Friday, August 20, 2021

Funky word stories

Wilfred Funk
Wilfred Funk (1883-1965) was not one of the founders of Funk & Wagnalls but rather the son of one of them. His own claim to fame, however, was also related to books — he wrote more than a dozen of them — and words.

He once proposed a list of the most beautiful words in the English language. These include dawn, hush, lullaby, murmuring, tranquil, mist, luminous, chimes, golden and melody. We might all add our own words to the list, daffodil perhaps or rendezvous. Meaning seems to be as important as sound in making a word beautiful. Thus, weekend might be a beautiful word to some, or wine but not whine.

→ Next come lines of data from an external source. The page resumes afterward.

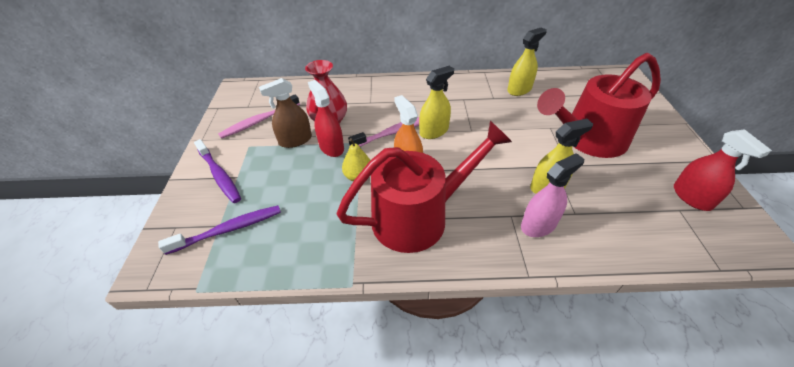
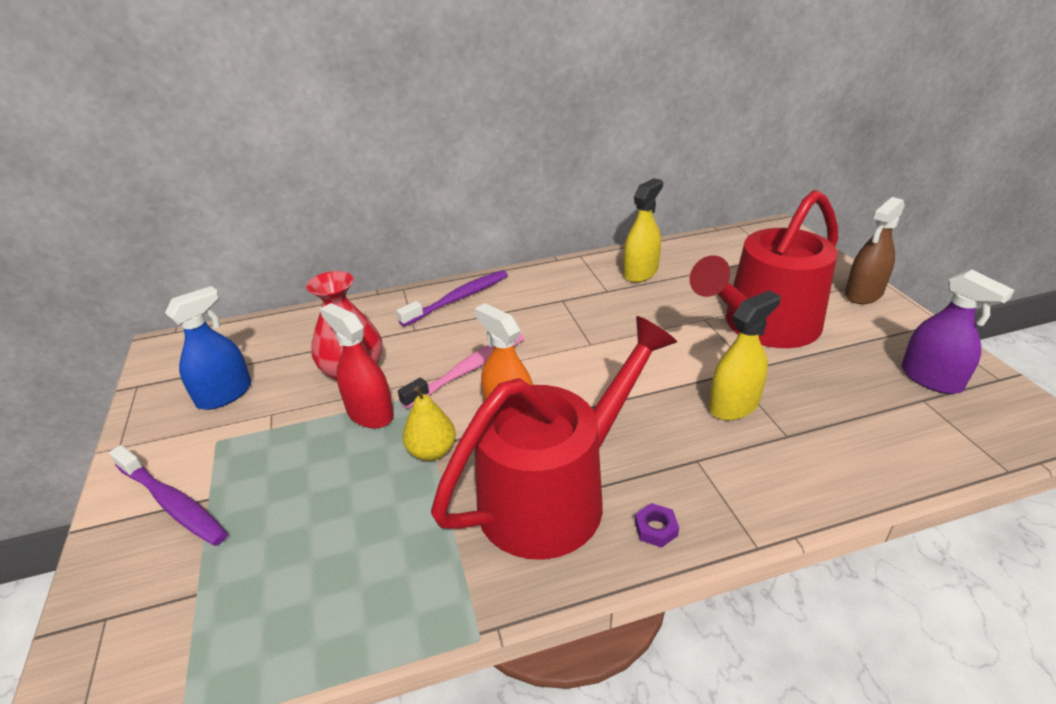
camera: 15 degrees left, 10 degrees down
(228, 229) = (217, 596): purple toothbrush -> purple toothbrush (458, 299)
(259, 121) = (224, 394): pink toothbrush -> blue spray bottle
(295, 140) = (301, 414): brown spray bottle -> brown spray bottle (863, 294)
(434, 131) = (533, 356): yellow spray bottle -> none
(471, 250) = (656, 529): none -> purple nut
(538, 225) = (742, 464): pink spray bottle -> none
(691, 197) = (931, 379): red spray bottle -> purple spray bottle

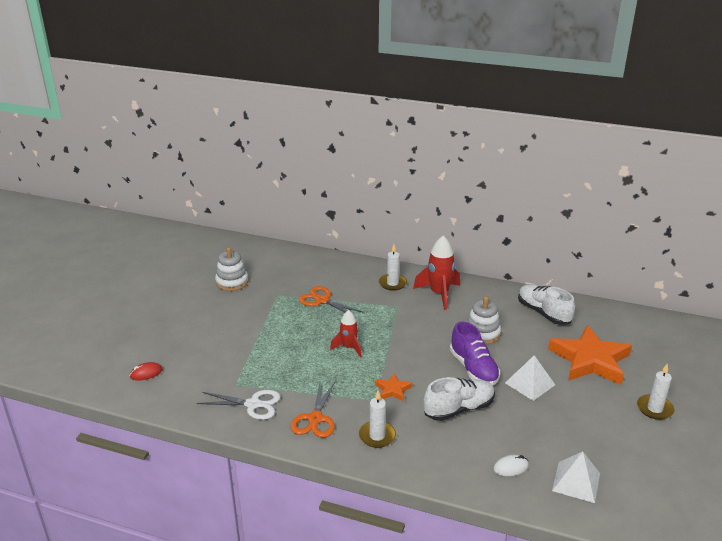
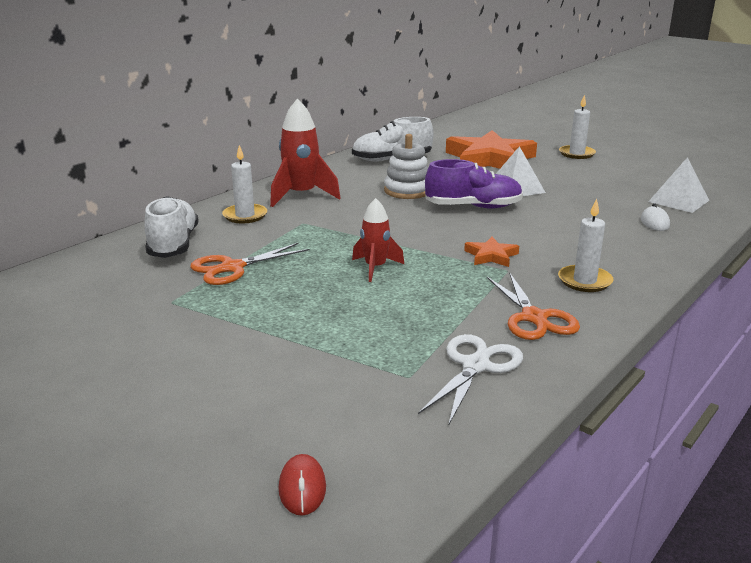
camera: 70 degrees left, 5 degrees down
(232, 282) = (71, 340): white stacking toy -> none
(315, 419) = (534, 318): orange scissors -> orange scissors turned 45 degrees clockwise
(459, 409) = (546, 227): white shoe -> white shoe (173, 244)

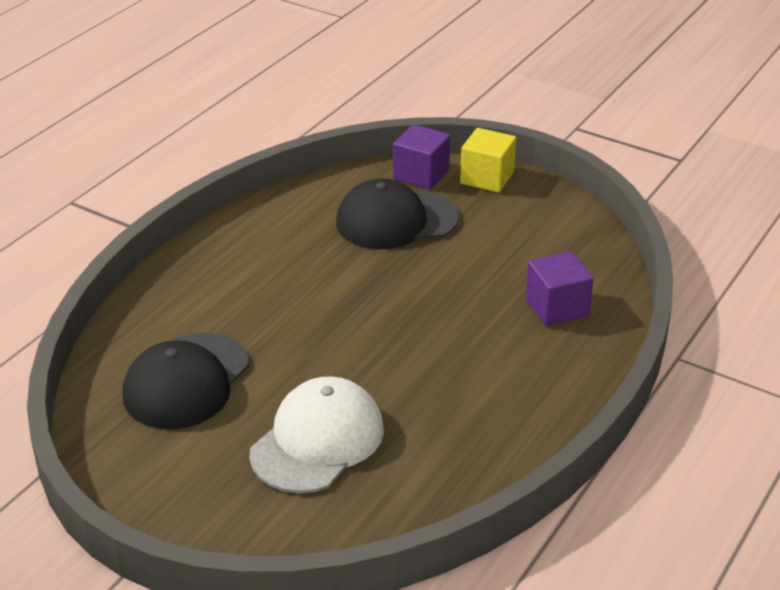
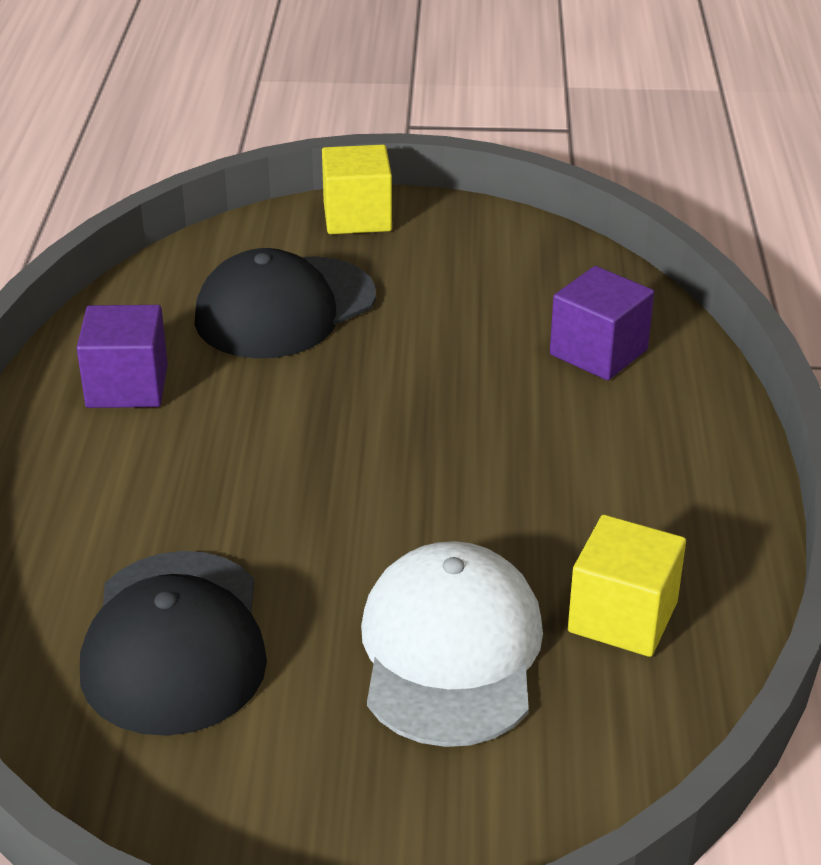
camera: 30 degrees left, 0 degrees up
(421, 175) = (264, 238): purple cube -> purple cube (127, 386)
(426, 460) = (622, 617): none -> yellow cube

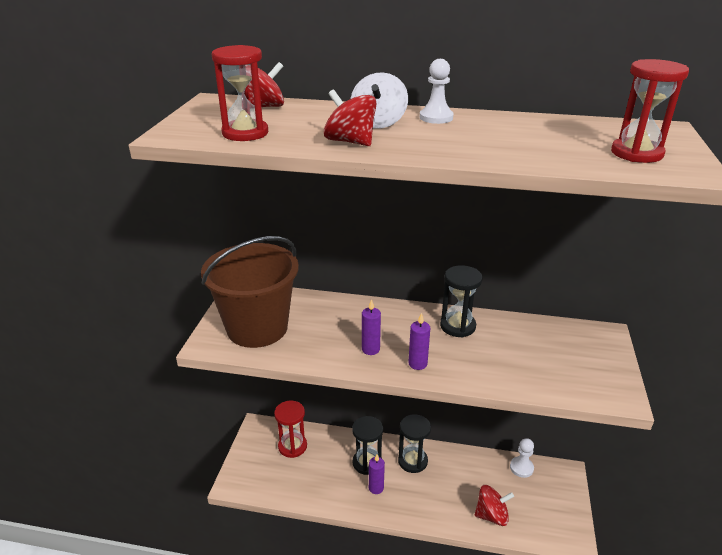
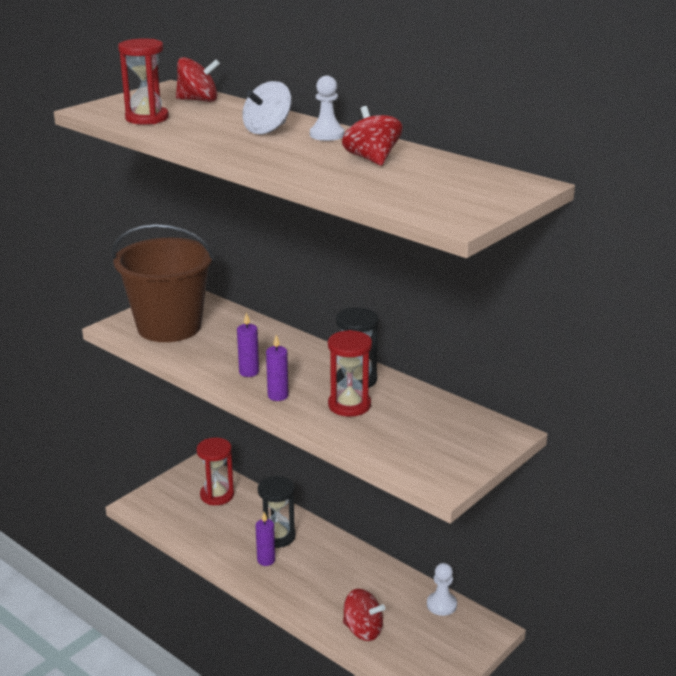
camera: 30 degrees right, 5 degrees down
(350, 142) = (214, 140): red spinning top -> red spinning top (372, 159)
(412, 461) = (326, 553): black hourglass -> none
(636, 153) = (442, 196): red hourglass -> red hourglass (349, 405)

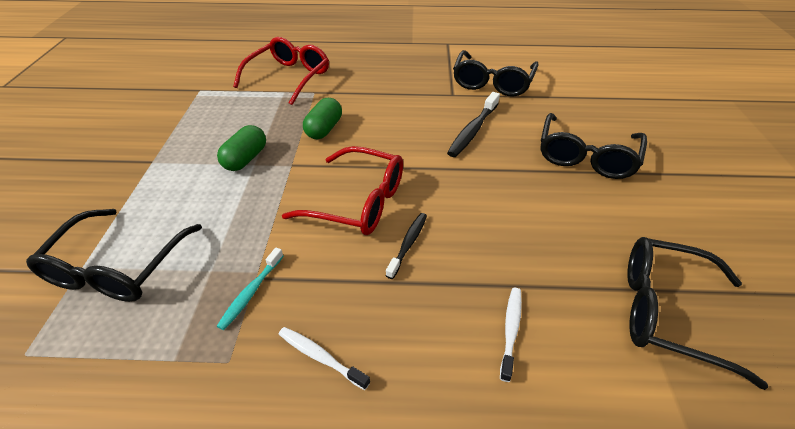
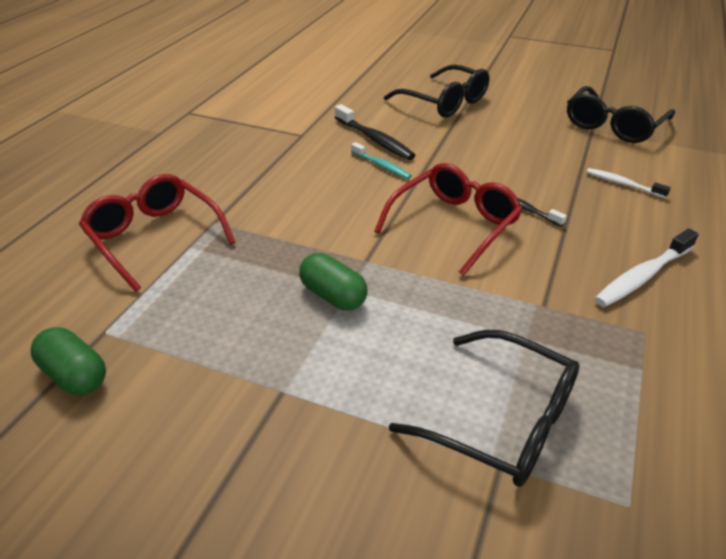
camera: 70 degrees left, 5 degrees down
(251, 292) = (564, 310): turquoise toothbrush -> turquoise toothbrush (382, 166)
(320, 357) = (642, 276): white toothbrush -> white toothbrush, size x1.57
(324, 129) = (308, 226): green capsule -> green capsule (74, 375)
(492, 82) = (298, 109): black glasses -> none

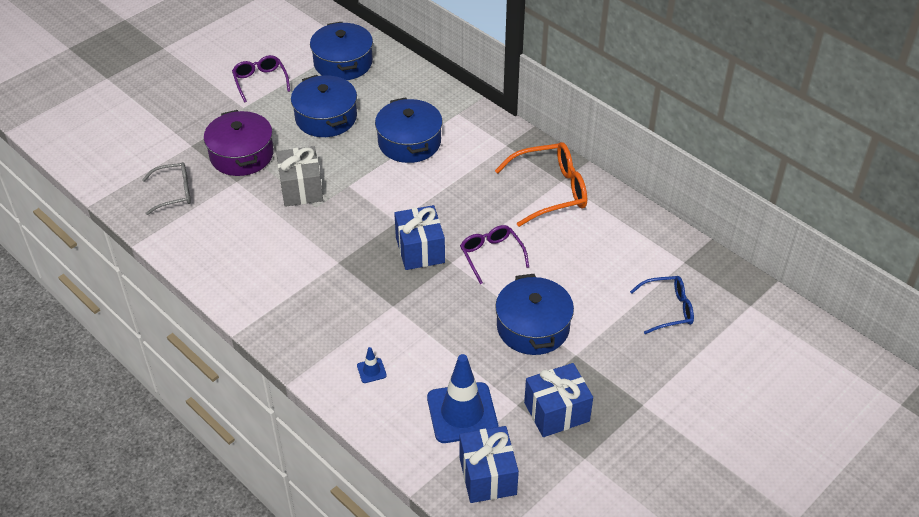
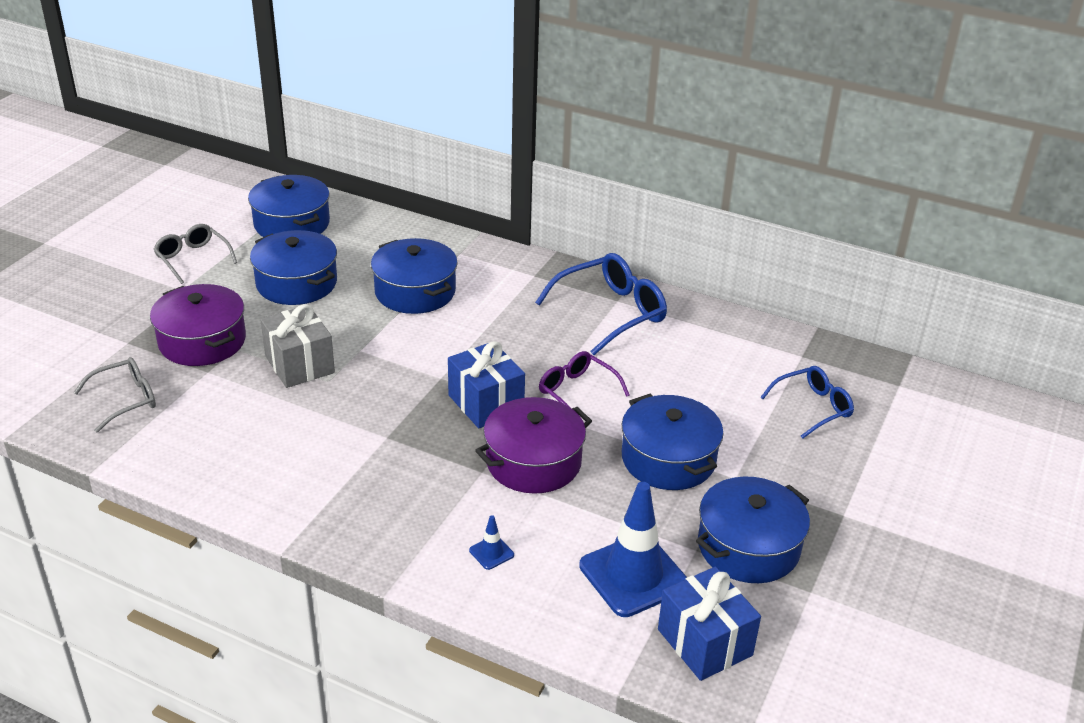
camera: 20 degrees left, 10 degrees down
(260, 81) = (192, 258): purple glasses -> grey glasses
(432, 306) = (533, 462): none -> purple pot
(551, 191) = (611, 312): orange glasses -> blue glasses
(556, 412) = (748, 547): blue gift -> blue pot

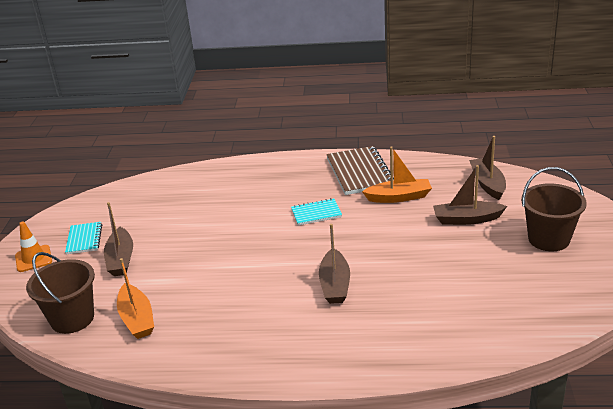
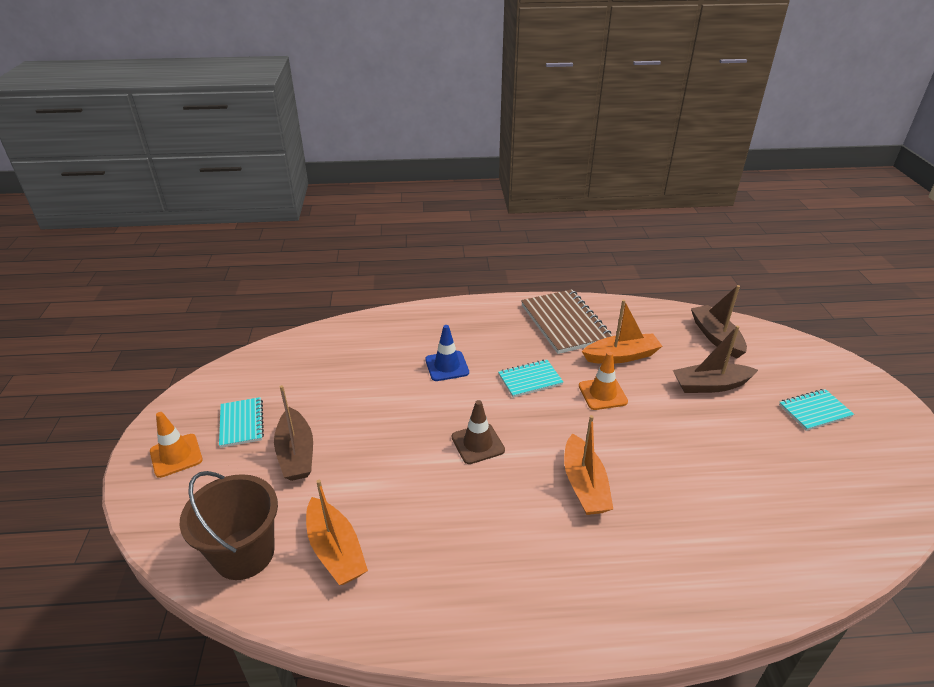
camera: 10 degrees left, 5 degrees up
(251, 203) = (447, 366): none -> blue traffic cone
(260, 256) = (478, 444): none -> brown traffic cone
(335, 284) = (584, 485): brown boat -> orange boat
(372, 224) = (602, 394): none -> orange traffic cone
(549, 239) = (814, 411): brown bucket -> turquoise notebook

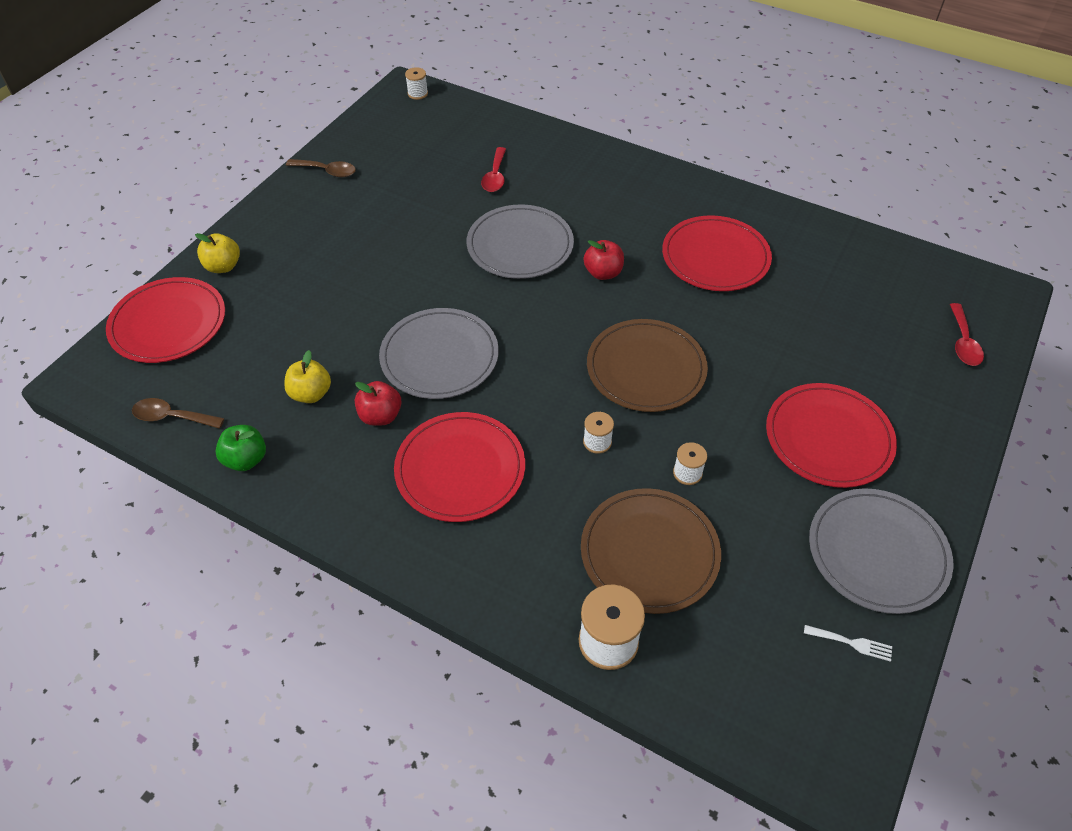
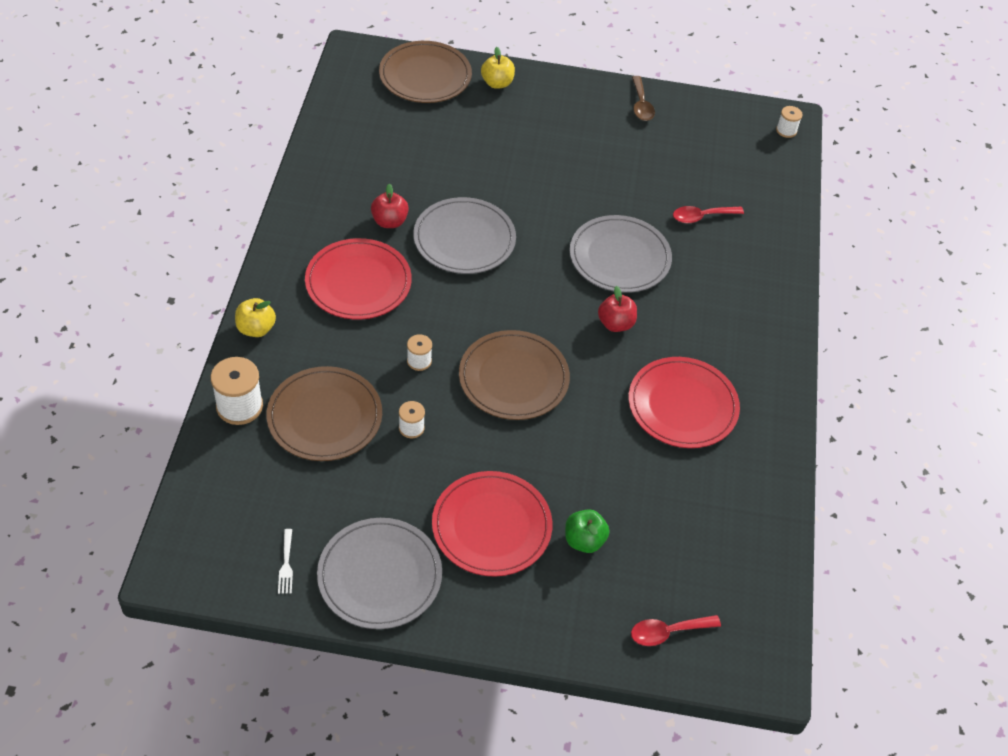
camera: 65 degrees right, 0 degrees up
(168, 323) = (425, 75): red plate -> brown plate
(172, 417) = (341, 110): brown spoon -> none
(246, 459) = (320, 161): green apple -> green apple (584, 540)
(311, 394) = (393, 176): yellow apple -> yellow apple (256, 329)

In 1937 he listed the 10 most overworked words: okay, terrific, lousy, definitely, racket, gal, honey, swell, contact and impact. Some of these words are still overworked today, although we might now want to find a spot on the list for such words as nice and actually, perhaps replacing racket and swell.

I have one of Funk's books before me now, Word Origins and Their Romantic Stories. This book was popular when it was published in 1950 and remains interesting today. Opening it to a random page, here are, in brief, some of Funk's "romantic stories." 

Gossamer, surely a contender for Funk's list of most beautiful words, means "goose-summer." Funk says summer is when geese are most likely to be plucked and when cobwebs are most likely to be seen in the breeze, and gossamer looks something like cobwebs. He doesn't actually make a connection between geese and spiders' webs. Perhaps gossamer just looks like a cobweb and is as soft as feathers.

We get the word lace, he says, from laqueus, a Latin word meaning noose. Huh? How romantic is that? The noose in question, however, seems to refer less to execution than to a snare, and I guess one purpose of a woman's lace is to entrap.

Garter comes from a French word meaning "the bend in the knee."

The word mirror stems from a Latin word meaning "admire." Don't you suppose good-looking people spend more time looking into mirrors than the rest of us do?

We get jade from a Spanish phrase meaning "stone of the side." That's because the gem was once thought to relieve a pain in the side.